▶ **WHAT TO WORK ON**:
- A) According to the passage on Titanic passenger input validation, what values could be entered for age?
- B) Using the passage on Titanic passenger input validation, explain why male and female passengers under 14 and 12, respectively, couldn't be entered as boarding with a spouse.
- C) From the passage on Titanic passenger input validation, reproduce the text from "- Age was limited" to "already predicting data.".

▶ **QUOTED PASSAGE**:
## begin
7.1 Input Validation
As seen in Figure 9, all ten passenger features were available for the user to customise for inputting into the RF. In order for the features to be logically and historically feasible, they were programmed to be validated prior to MLM prediction in the following ways:
- Males and Females couldn’t board with a spouse if they were below the age of 14 and 12 respectively; under common law in the early 20th century, these were the lowest ages a person could legally marry. (Lowe & Bromley, 1992)
- If a passenger boarded with a spouse, they must be inputted as having travelled with at least one adult or young adult.
- Age was limited to integers in a range of 0-100 years.
- The number of travel companions was limited to 10 per age category.
- Categorical data could only be entered through pre-set drop-down menus, to ensure the validity of values entered.
Figure 9—Graphical User Interface
Upon pressing the Predict Button, the GUI followed the following processes to predict the outcome of a theoretical passenger:
- Predict Button was disabled to stop the user erroneously initiating another prediction while the system already predicting data.
- Prediction Text Box was cleared to remove any previous results.
- A Wait Bar popped up (seen in Figure 10) to show the user how close the GUI was to completion.
- GUI features were inputted as raw data.
- Age integer data was discretised into the appropriate ‘Age Range’ category.
- Input data was formatted into a table.
- The RF was loaded and predicted a response from the input data formatted in (6).
- RF response was displayed in the Prediction Text Box.
- Wait Bar pop-up was closed.
- Predict Button was re-enabled to allow for a new prediction to take place.
Figure 10—Wait Bar
8.1 Outline of Work - Fulfilment of Project Objectives
The most up-to-date datasets describing passengers onboard the RMS Titanic during the infamous disaster in 1912 were gathered from the leading online RMS Titanic archivists, Encyclopedia Titanica (Objective 1). These datasets were subsequently formatted appropriately for the purposes of statistical analysis and to train machine learning models (Objective 2).
Manual statistical analyses were carried out to determine the demographic makeup of the ship’s population (Objective 3) and how each passenger characteristic affected survival rates (Objective 4).
## end
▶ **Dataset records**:
## begin
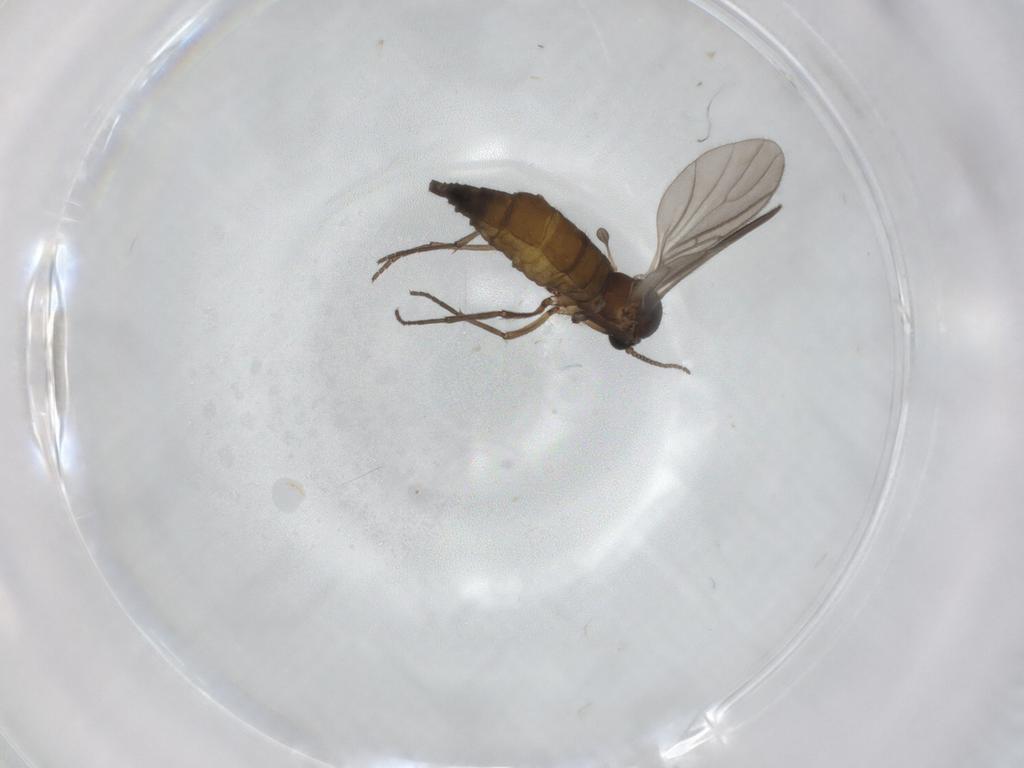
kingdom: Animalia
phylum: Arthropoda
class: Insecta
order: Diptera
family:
## end
## begin
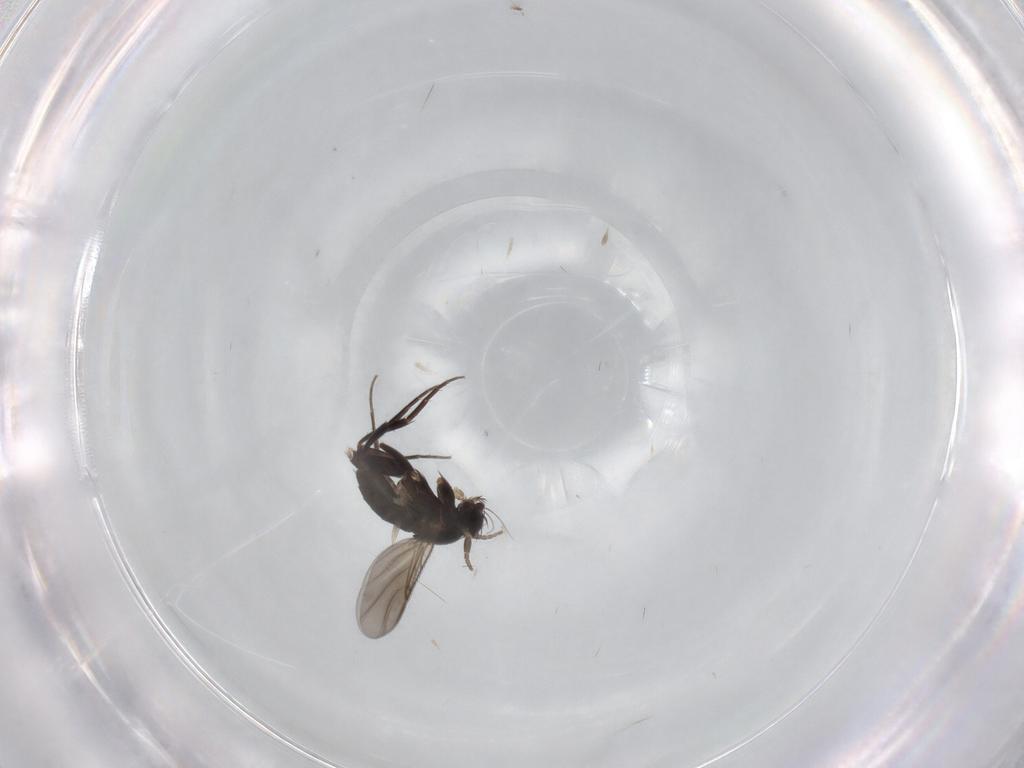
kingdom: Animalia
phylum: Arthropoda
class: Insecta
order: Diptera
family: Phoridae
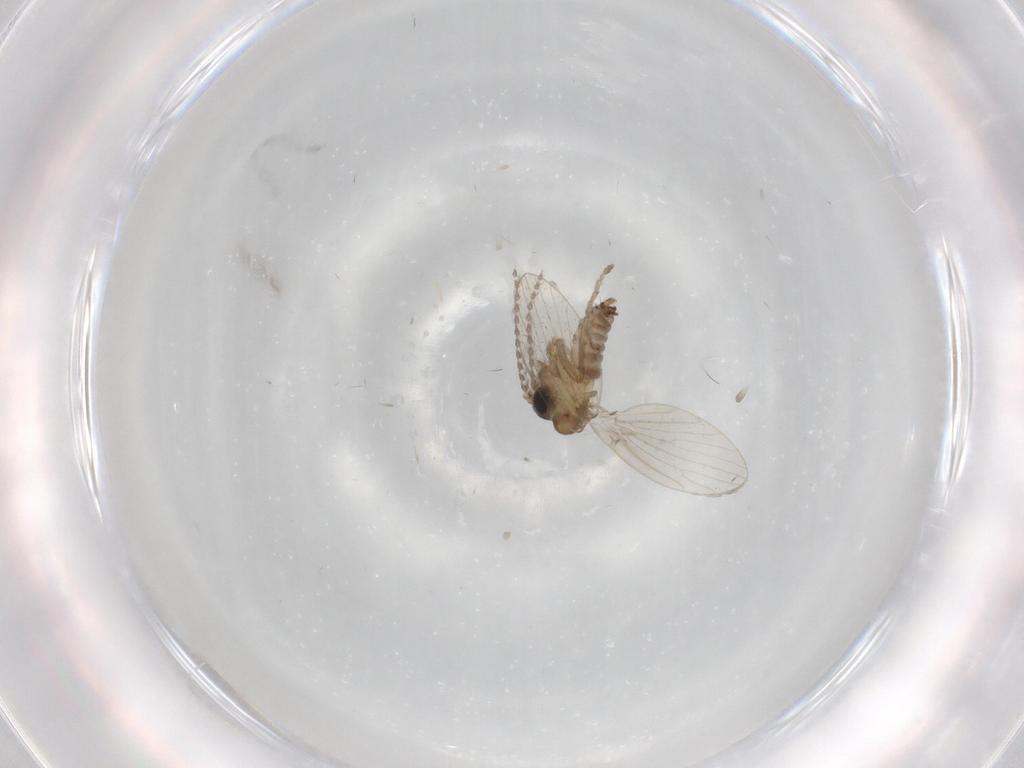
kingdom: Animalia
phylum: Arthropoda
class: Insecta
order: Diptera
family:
## end
▶ **SOLVED PROBLEMS**:
- A) Integers in a range of 0-100 years.

- B) Under common law in the early 20th century, 14 for males and 12 for females were the lowest ages at which a person could legally marry. The validation enforced these limits so that the inputs stayed logically and historically feasible.

- C)
- Age was limited to integers in a range of 0-100 years.
- The number of travel companions was limited to 10 per age category.
- Categorical data could only be entered through pre-set drop-down menus, to ensure the validity of values entered.
Figure 9—Graphical User Interface
Upon pressing the Predict Button, the GUI followed the following processes to predict the outcome of a theoretical passenger:
- Predict Button was disabled to stop the user erroneously initiating another prediction while the system already predicting data.